**GIVEN RECORDS**
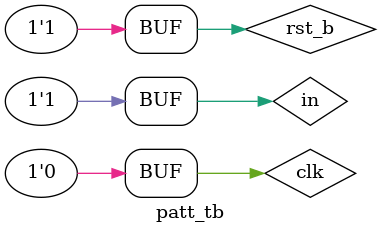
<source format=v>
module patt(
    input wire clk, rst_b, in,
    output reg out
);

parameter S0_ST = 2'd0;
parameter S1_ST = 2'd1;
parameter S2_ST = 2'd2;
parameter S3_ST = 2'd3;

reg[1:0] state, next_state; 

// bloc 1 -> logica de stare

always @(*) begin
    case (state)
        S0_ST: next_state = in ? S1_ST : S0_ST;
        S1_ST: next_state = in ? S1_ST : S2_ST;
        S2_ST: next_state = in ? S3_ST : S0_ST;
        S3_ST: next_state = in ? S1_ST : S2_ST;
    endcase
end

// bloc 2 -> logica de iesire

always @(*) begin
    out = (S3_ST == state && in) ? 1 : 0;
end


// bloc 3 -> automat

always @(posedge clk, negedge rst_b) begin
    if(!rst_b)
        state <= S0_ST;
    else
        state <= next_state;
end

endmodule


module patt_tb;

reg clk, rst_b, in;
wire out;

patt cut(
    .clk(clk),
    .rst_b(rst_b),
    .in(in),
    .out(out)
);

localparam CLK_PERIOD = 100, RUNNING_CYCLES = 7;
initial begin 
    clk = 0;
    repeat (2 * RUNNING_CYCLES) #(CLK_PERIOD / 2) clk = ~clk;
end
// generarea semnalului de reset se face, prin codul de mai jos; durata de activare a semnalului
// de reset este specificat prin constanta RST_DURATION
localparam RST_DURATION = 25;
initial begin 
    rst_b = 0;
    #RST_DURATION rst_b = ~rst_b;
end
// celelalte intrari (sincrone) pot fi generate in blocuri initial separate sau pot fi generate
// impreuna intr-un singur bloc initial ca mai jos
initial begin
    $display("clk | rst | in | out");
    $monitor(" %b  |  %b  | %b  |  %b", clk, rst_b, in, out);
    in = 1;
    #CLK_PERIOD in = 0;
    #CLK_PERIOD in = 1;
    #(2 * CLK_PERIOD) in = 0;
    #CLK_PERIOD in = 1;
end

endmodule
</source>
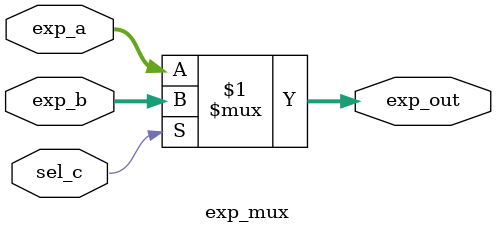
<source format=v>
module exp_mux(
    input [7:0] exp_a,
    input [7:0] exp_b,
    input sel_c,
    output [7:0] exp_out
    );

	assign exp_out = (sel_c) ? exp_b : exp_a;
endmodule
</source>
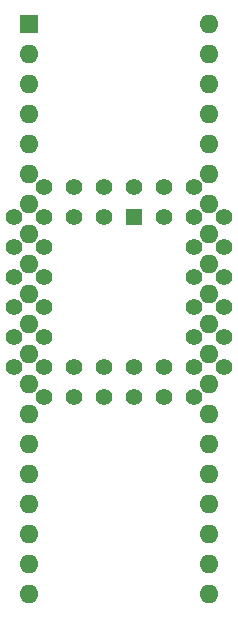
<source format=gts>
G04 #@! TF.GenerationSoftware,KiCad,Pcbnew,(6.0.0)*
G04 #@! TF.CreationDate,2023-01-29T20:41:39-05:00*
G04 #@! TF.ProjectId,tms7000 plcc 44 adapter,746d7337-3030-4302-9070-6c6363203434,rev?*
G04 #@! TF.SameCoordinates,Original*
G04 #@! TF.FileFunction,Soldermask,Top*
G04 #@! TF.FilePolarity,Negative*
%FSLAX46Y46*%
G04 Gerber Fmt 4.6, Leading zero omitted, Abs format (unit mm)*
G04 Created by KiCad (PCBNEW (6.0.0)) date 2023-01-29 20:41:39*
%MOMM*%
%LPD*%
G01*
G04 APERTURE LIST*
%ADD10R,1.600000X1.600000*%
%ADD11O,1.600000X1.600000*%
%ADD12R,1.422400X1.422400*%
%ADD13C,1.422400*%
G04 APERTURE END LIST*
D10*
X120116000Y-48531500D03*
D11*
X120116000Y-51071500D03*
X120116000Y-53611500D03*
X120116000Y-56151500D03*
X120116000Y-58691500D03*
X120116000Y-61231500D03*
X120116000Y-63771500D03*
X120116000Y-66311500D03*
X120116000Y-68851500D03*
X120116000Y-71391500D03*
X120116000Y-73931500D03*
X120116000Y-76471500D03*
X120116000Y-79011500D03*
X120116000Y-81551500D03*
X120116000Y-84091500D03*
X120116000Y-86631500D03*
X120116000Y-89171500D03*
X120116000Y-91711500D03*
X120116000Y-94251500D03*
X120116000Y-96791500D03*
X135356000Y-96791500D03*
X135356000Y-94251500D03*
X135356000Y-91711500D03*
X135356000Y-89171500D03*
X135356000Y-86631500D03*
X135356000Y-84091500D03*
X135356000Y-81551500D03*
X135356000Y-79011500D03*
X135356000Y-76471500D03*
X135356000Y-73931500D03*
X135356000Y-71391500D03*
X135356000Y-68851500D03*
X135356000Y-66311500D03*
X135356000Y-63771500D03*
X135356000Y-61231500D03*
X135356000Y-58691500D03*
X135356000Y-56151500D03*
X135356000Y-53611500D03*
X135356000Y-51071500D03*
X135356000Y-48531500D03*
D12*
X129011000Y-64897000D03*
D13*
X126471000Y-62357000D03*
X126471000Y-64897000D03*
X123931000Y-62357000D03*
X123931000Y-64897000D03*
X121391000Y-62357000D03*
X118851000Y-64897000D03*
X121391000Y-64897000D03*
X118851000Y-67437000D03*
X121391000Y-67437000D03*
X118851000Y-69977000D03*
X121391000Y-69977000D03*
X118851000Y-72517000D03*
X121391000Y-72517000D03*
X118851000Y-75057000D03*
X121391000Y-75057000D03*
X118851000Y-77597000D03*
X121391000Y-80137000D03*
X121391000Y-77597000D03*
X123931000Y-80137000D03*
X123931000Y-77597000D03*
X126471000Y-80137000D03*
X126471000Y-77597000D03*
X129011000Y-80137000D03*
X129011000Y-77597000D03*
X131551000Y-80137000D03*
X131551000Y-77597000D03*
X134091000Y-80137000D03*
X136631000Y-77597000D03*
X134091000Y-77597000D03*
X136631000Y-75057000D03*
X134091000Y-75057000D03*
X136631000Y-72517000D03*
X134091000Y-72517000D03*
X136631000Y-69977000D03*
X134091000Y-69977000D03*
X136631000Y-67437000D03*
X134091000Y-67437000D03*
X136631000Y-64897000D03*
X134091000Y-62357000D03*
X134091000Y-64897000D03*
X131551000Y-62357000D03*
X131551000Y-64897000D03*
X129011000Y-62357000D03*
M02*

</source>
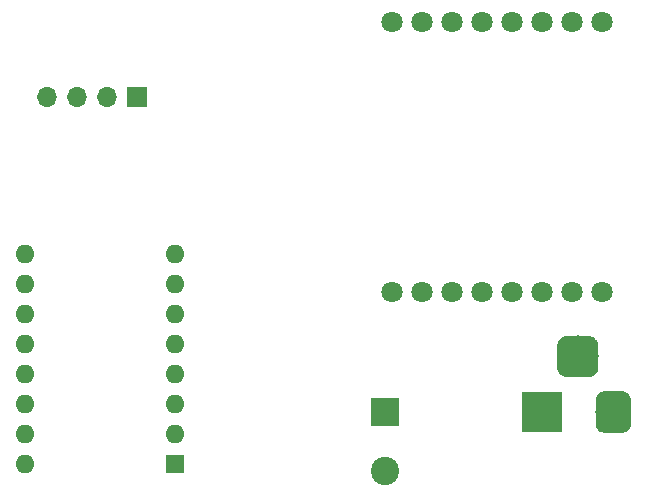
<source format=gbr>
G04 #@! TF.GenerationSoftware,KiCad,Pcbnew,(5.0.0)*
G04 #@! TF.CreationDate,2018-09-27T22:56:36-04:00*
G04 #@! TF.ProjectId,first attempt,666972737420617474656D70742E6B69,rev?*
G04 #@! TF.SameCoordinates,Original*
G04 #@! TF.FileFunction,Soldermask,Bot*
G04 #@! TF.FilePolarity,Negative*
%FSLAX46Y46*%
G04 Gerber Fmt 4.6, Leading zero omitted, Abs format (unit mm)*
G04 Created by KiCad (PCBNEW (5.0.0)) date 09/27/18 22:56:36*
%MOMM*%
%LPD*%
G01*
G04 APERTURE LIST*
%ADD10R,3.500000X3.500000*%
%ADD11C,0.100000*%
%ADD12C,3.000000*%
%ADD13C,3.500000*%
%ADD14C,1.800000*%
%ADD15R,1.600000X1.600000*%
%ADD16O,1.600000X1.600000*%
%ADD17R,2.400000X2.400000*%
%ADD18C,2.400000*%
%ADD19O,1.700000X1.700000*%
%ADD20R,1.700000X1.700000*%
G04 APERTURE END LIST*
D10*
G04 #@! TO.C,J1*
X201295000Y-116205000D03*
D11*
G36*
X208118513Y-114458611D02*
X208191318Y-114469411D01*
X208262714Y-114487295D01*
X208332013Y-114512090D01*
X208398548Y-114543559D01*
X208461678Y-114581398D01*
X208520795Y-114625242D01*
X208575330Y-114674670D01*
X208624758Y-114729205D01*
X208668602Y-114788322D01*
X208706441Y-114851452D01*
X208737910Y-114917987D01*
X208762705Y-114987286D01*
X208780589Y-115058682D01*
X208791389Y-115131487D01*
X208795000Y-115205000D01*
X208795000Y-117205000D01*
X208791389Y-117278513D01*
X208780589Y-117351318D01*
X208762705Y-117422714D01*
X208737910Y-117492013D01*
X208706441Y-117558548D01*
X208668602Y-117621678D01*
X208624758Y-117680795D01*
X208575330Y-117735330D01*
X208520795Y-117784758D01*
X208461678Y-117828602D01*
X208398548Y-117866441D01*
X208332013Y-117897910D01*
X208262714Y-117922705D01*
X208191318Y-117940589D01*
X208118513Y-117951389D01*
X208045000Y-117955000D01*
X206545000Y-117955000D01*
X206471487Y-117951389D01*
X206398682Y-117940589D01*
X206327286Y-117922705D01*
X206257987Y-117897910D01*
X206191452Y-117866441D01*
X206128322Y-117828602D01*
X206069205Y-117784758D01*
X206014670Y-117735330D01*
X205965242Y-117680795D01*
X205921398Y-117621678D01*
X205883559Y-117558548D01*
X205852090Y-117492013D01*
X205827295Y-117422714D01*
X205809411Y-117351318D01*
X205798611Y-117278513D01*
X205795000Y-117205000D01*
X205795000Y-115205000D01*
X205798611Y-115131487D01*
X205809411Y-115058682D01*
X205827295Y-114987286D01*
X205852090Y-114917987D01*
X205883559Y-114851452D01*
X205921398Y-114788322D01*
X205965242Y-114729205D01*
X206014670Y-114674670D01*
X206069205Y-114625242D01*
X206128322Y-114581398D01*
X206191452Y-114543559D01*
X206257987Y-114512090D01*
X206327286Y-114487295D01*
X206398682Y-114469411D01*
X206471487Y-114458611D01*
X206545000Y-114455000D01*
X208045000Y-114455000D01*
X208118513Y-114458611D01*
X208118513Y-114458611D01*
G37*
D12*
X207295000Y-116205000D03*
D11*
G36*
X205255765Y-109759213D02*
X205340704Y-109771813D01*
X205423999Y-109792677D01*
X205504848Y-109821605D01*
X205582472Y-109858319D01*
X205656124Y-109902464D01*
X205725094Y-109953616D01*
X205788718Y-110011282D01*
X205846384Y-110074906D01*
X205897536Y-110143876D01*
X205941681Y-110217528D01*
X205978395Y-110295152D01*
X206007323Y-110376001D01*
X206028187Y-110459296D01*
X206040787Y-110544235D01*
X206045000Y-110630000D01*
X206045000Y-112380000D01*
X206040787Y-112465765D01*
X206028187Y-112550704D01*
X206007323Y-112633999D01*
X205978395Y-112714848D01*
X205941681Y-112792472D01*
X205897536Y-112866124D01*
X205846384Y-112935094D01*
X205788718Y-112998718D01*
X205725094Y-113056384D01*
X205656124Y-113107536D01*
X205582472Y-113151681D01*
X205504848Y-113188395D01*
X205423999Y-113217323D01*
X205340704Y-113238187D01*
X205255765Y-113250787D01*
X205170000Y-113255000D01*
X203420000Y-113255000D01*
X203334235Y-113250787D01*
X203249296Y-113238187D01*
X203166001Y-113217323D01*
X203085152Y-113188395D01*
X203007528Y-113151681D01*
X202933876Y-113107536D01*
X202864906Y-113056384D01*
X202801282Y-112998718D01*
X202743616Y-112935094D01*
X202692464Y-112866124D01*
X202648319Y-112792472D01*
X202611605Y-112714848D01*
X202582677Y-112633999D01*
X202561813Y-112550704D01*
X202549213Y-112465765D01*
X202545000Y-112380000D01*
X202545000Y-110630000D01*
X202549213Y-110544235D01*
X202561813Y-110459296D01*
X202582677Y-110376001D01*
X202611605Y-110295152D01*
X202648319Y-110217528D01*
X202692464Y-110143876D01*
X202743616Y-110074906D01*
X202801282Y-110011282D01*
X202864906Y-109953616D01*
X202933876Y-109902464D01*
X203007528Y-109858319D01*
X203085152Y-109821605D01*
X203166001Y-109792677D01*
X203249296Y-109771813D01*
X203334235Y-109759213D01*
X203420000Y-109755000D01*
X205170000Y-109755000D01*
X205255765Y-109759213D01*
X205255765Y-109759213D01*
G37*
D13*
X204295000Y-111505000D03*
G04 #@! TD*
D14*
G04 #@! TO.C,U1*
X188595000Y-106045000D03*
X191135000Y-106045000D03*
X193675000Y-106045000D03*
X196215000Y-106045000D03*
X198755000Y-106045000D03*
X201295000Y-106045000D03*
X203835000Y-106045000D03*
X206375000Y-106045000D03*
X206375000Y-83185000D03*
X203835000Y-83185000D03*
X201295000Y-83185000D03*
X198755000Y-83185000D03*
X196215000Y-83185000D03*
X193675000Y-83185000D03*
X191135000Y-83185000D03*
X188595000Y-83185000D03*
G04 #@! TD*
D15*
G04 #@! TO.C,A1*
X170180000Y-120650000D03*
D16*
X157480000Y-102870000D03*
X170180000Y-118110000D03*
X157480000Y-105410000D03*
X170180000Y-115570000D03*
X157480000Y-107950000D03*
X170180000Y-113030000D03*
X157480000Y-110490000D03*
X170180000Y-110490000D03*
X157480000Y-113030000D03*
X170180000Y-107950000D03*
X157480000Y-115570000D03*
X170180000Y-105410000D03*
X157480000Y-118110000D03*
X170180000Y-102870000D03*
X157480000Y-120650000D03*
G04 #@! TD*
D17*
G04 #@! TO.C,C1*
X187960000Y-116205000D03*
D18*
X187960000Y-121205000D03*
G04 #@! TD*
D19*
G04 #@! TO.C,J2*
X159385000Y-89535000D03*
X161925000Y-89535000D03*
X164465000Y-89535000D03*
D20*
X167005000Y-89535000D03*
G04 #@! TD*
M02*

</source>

**WHAT YOU WILL DO**
Exactly the lines from the one containing "X161925000Y-89535000D03*" through the last line of the material above are to be returned, with nothing else.

**RESULT BELOW**
X161925000Y-89535000D03*
X164465000Y-89535000D03*
D20*
X167005000Y-89535000D03*
G04 #@! TD*
M02*

</source>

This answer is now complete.